12. Het hof acht voorts in hoger beroep onvoldoende aannemelijk geworden dat de man door het beslag in acute financiële problemen is geraakt. Het hof neemt hierbij in aanmerking de door de vrouw aangevoerde omstandigheden dat de man een maandelijkse teruggave ter zake van de hypotheekrenteaftrek ontvangt, alsmede aftrek heeft wegens betaalde kinderalimentatie en dat de man huurinkomsten geniet uit de verhuur van het pand aan de [adres] te Rotterdam.
13. Nu geen sprake is van misbruik van bevoegdheid door de vrouw noch van een noodtoestand voor de man, noch is gebleken dat de man disproportioneel is getroffen door het beslag, komt het hof tot het oordeel dat de vrouw gerechtigd was loonbeslag onder de man te leggen teneinde haar belang - de ontvangst van de geldsom van € 56.564,85 - te realiseren.
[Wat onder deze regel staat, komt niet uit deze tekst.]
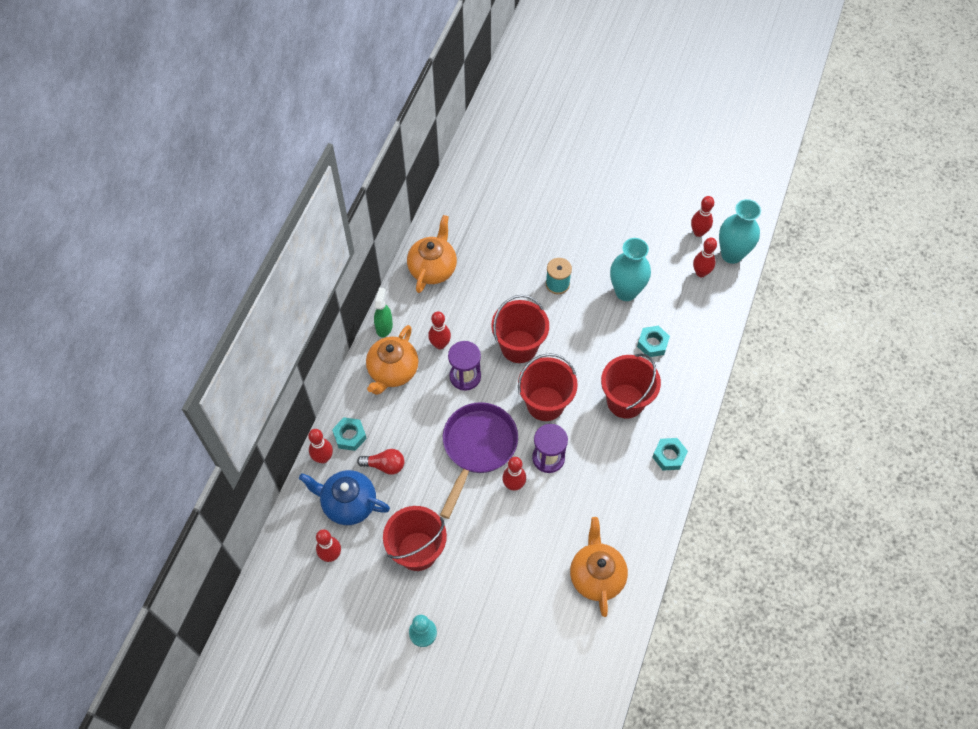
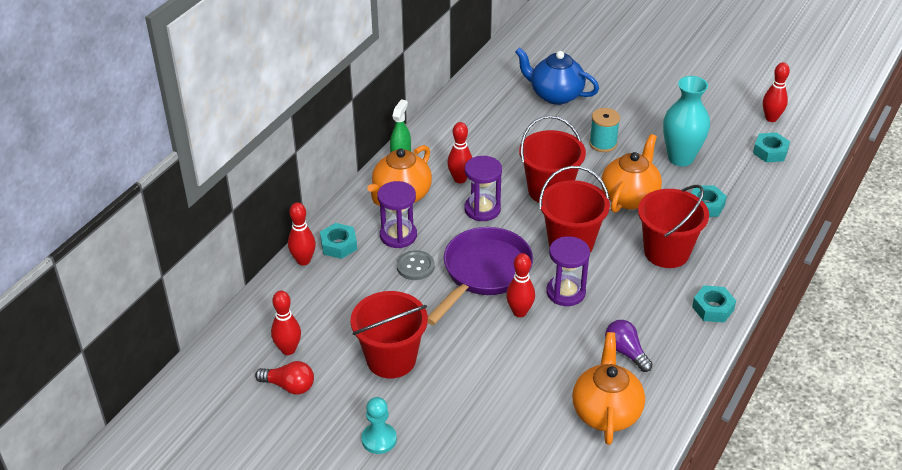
camera: 10 degrees right, 20 degrees down
blue teapot [299,470,390,525] -> blue teapot moved to [515,47,599,105]
red light bulb [357,449,405,475] -> red light bulb moved to [255,361,314,395]
orange teapot [407,215,457,293] -> orange teapot moved to [601,134,662,213]
red bowling pin [693,238,717,277] -> turquoise nut [753,132,790,163]
turquoise vase [719,199,761,264] -> none
none -> purple hourglass [377,181,417,248]
none -> grey button [397,250,434,280]
none -> purple light bulb [605,320,653,372]

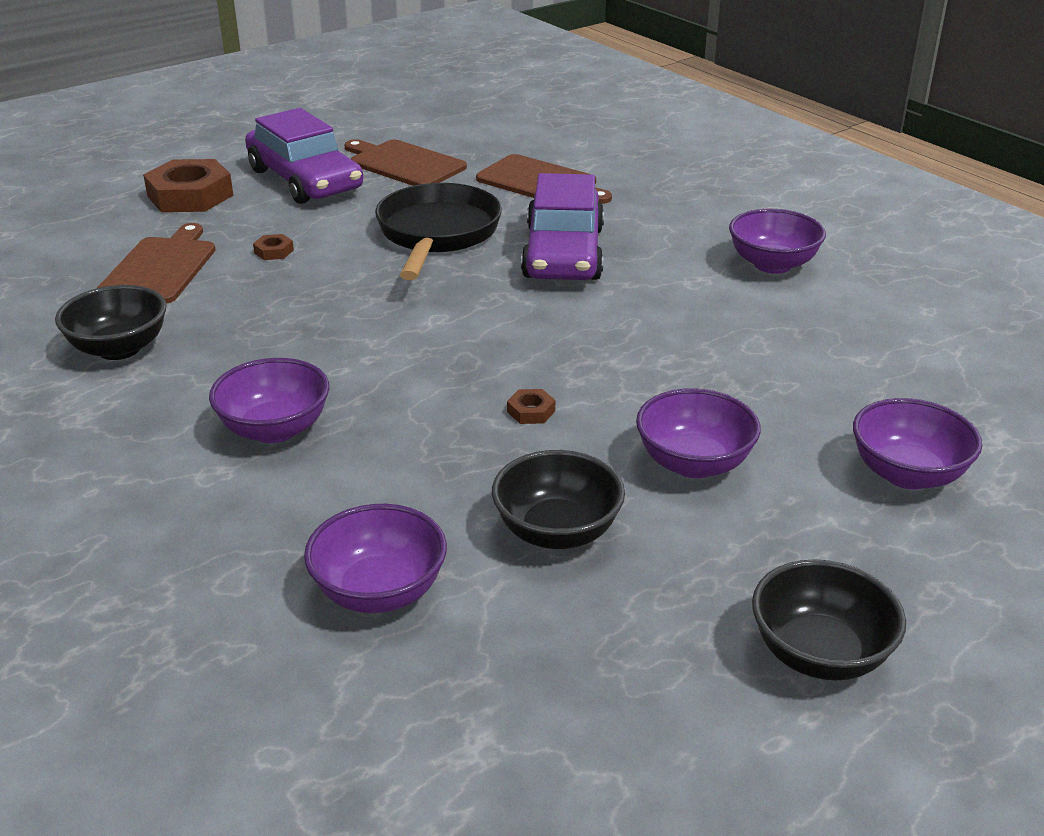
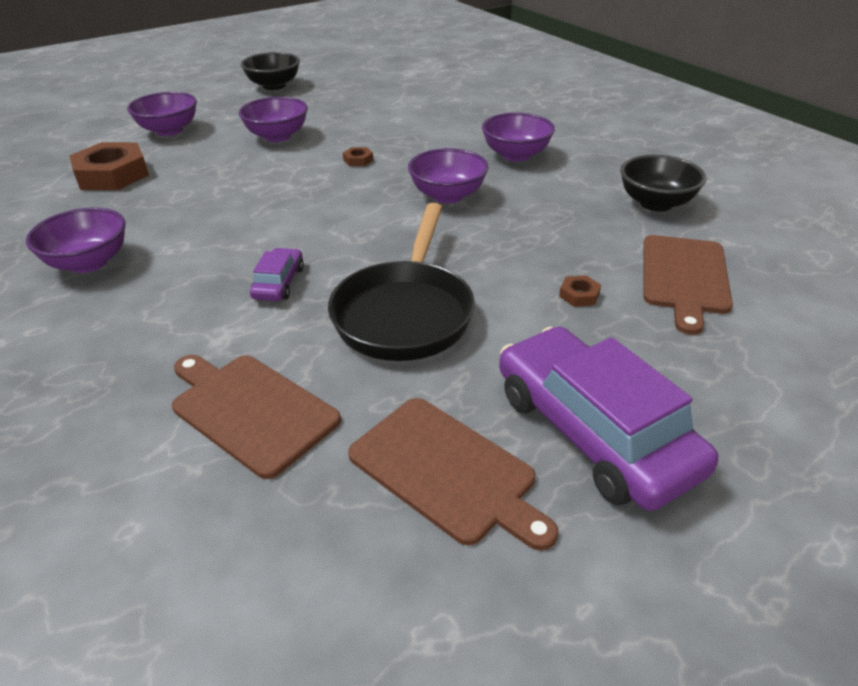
camera: 175 degrees left, 5 degrees up
brown nut [143,159,234,212] -> brown nut moved to [69,142,149,190]
purple bowl [304,504,447,613] -> purple bowl moved to [408,148,489,203]
black bowl [492,450,625,549] -> none
purple car [521,173,604,280] -> purple car [250,248,304,301], size x0.46

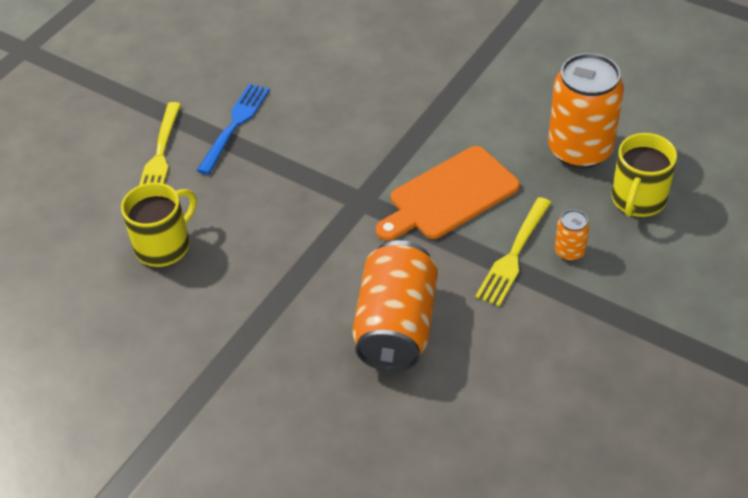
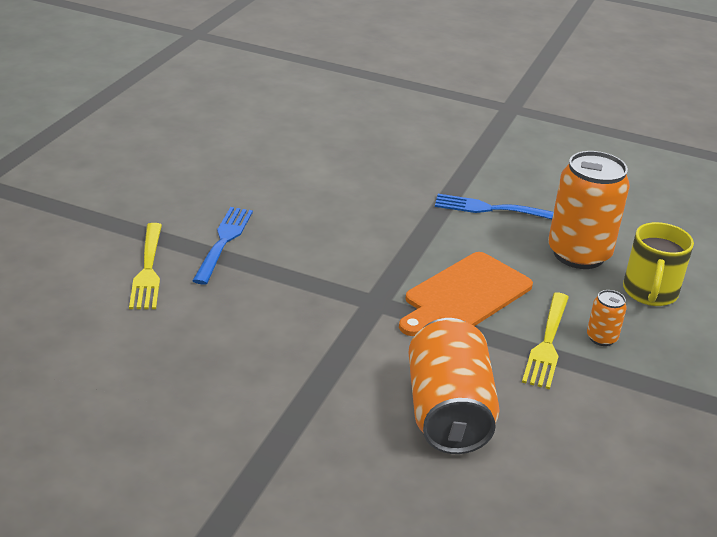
camera: 15 degrees left, 15 degrees down
yellow mug [121,182,197,267] -> none
none -> blue fork [435,194,554,219]

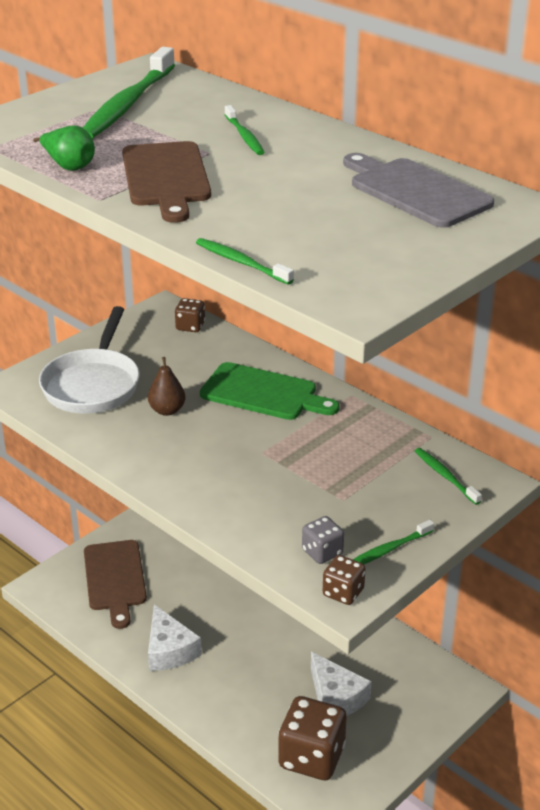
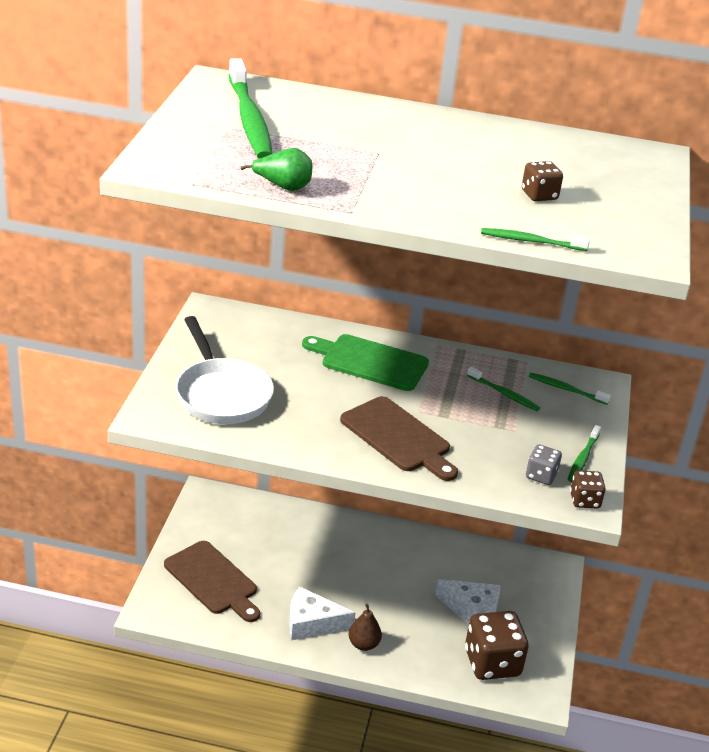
camera: 35 degrees left, 0 degrees up
brown cutting board [122,141,211,223] -> brown cutting board moved to [340,396,458,481]
brown pear [148,357,186,416] -> brown pear moved to [349,604,382,651]
white cheese [148,604,202,671] -> white cheese turned 150 degrees clockwise [289,586,355,640]
brown dice [175,298,205,332] -> brown dice moved to [522,161,563,201]
green cutting board [200,362,339,420] -> green cutting board turned 150 degrees counterclockwise [302,334,429,391]
green toothbrush [225,105,265,155] -> green toothbrush moved to [467,367,540,411]
grey cutting board [343,153,494,228] -> none

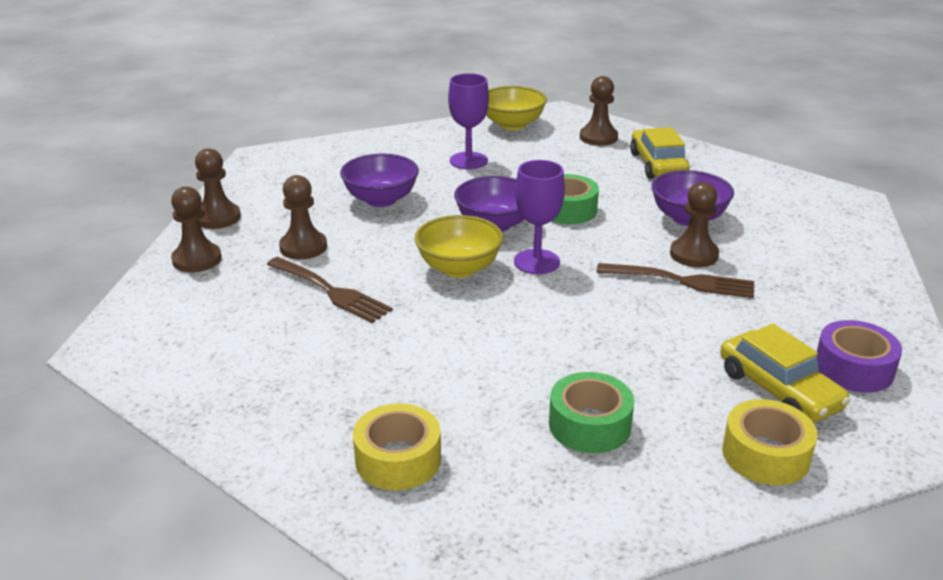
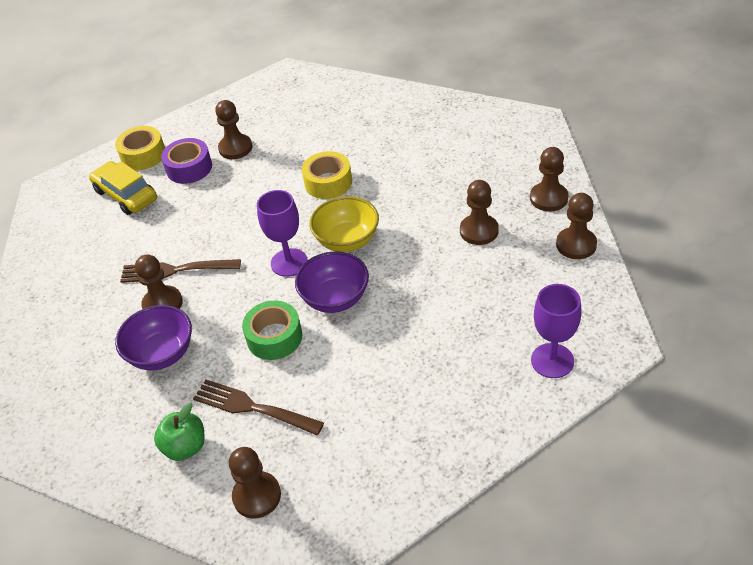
camera: 170 degrees right, 15 degrees up
brown fork [266,257,393,323] -> brown fork moved to [193,380,324,435]
purple bowl [340,154,419,207] -> none
yellow tape [353,403,441,490] -> yellow tape moved to [302,151,352,199]
purple goblet [448,73,489,169] -> purple goblet moved to [531,284,581,378]
yellow bowl [486,86,547,130] -> none
green tape [549,372,634,453] -> brown pawn [215,100,253,159]
yellow car [630,127,690,179] -> green apple [154,403,205,461]
purple tape [817,320,902,393] -> purple tape moved to [161,138,212,184]

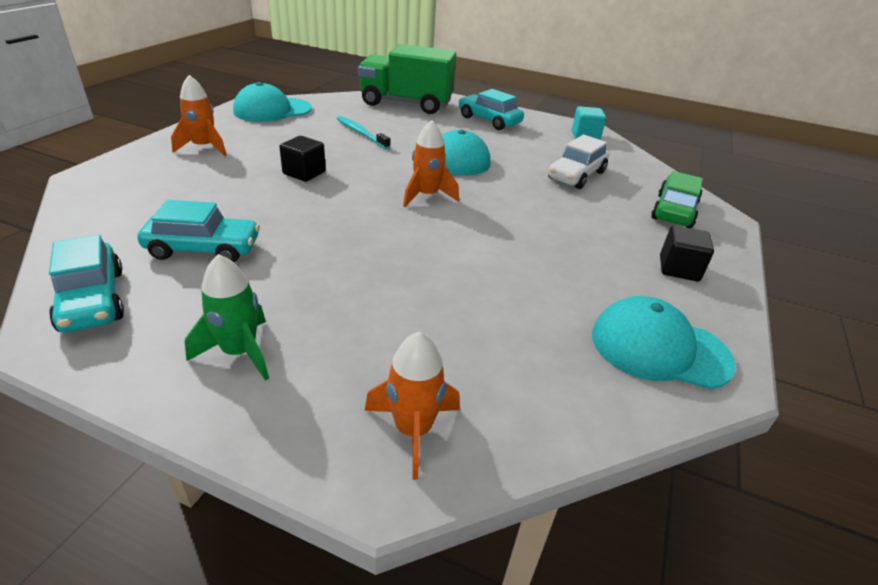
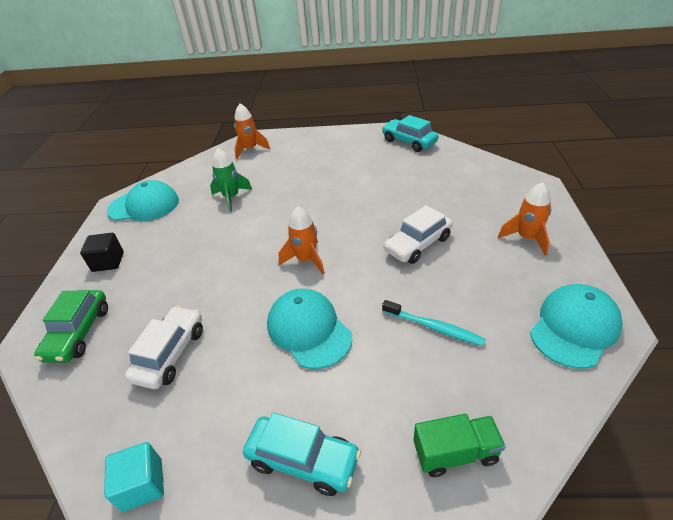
camera: 165 degrees right, 5 degrees up
turquoise car [138,200,260,262] -> none
green rocket [185,254,269,381] -> green rocket moved to [210,148,252,212]
black cube [279,136,326,182] -> white car [383,205,453,264]
green truck [358,44,456,114] -> green truck [413,414,506,477], size x0.51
Dit alles leidt tot de slotsom dat het bestreden vonnis in zoverre moet worden vernietigd en dat de desbetreffende inleidende vordering van de man zal worden afgewezen.
14. Hetgeen partijen over en weer nog naar voren hebben gebracht, behoeft geen verdere bespreking nu dit niet tot een ander oordeel kan leiden.
15. Het hof ziet geen reden de man te veroordelen in de kosten van de procedure in beide instanties en daarmee af te wijken van het uitgangspunt dat in zaken van familierechtelijke aard de kosten worden gecompenseerd. De desbetreffende vordering van de vrouw zal derhalve worden afgewezen.
16. Mitsdien wordt als volgt beslist.
vernietigt het bestreden vonnis door de voorzieningenrechter in de rechtbank Rotterdam op 11 mei 2012 tussen de partijen gewezen, voor zover aan het oordeel van het hof onderworpen en, opnieuw rechtdoende:
wijst de inleidende vordering van de man voor zover deze ziet op de opheffing van het beslag op verbeurte van een dwangsom alsnog af;
compenseert de kosten van het geding in hoger beroep tussen partijen aldus dat iedere partij de eigen kosten draagt;
wijst het in hoger beroep meer of anders gevorderde af.
Dit arrest is gewezen door mrs. Lückers, Labohm en Mink en is uitgesproken ter openbare terechtzitting van 18 december 2012 in aanwezigheid van de griffier.